Thursday, November 18, 2004

Double Standard On Drugs


The Food and Drug Administration just issued a warning on RU-486 – the drug used to cause medical abortions – after two women died from secondary infections after taking the pill to end their pregnancies. But the FDA waited until about 27,000 people had died from heart attacks and strokes while taking arthritis drug Vioxx before pulling that drug. Why the discrepancy?

The FDA is not exactly known as a Johnny-on-the-spot agency. "Slow" and "careful" are its middle names – slow to approve generic drugs that might cut into the profits of large pharmaceutical companies, and careful not to do or say anything that could hurt the sales of those companies' hot sellers. The bodies have to really pile up before the FDA pulls the plug on a popular drug.
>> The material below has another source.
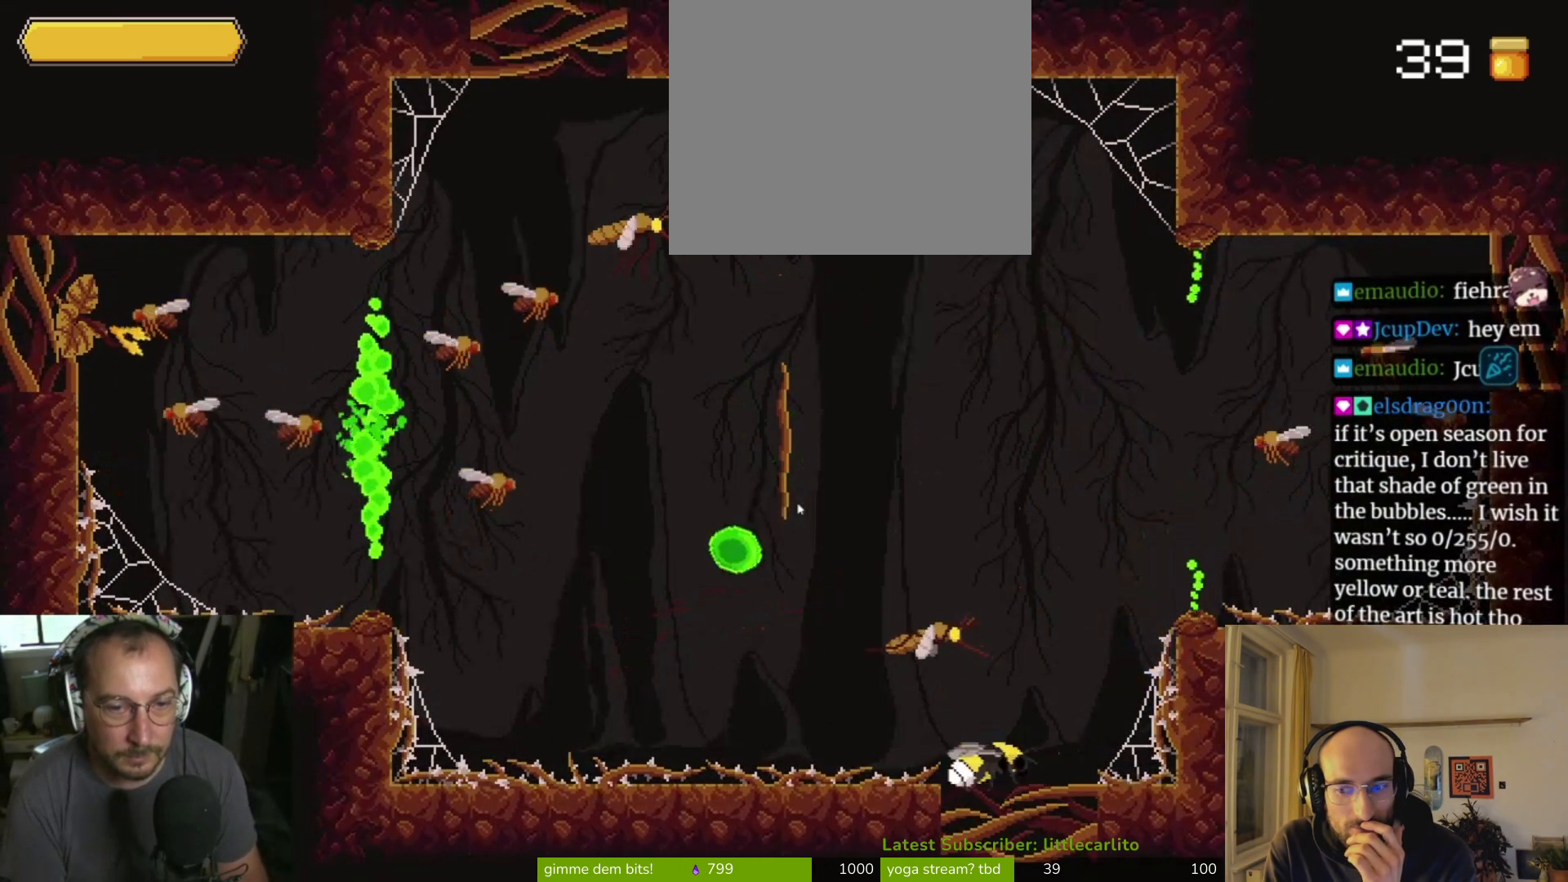
{"buttons": [], "left_stick": "center", "right_stick": "center", "events": [[67, "TRIANGLE", "up"], [167, "TRIANGLE", "down"], [167, "left_stick", "center"], [233, "TRIANGLE", "up"], [300, "TRIANGLE", "down"], [400, "TRIANGLE", "up"]]}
Which is what made the Nov. 15 FDA announcement so unusual. The death of one woman last January prompted the FDA to issue a warning notice on the so-called abortion pill, RU-486. The woman did not die as a direct cause of the medication, but rather a secondary infection that set in afterward. It was only the second such case reported after using RU-486.

Compare that FDA response to its handling of Merck's hot-selling arthritis pill, Vioxx. Warnings on that pill have been flooding in from around the world for more than two years – warnings the FDA ignored. The pill worked fine at alleviating pain – especially for the estimated 27,000 users it killed. It seems Vioxx had some nasty side affects: heart attacks and strokes.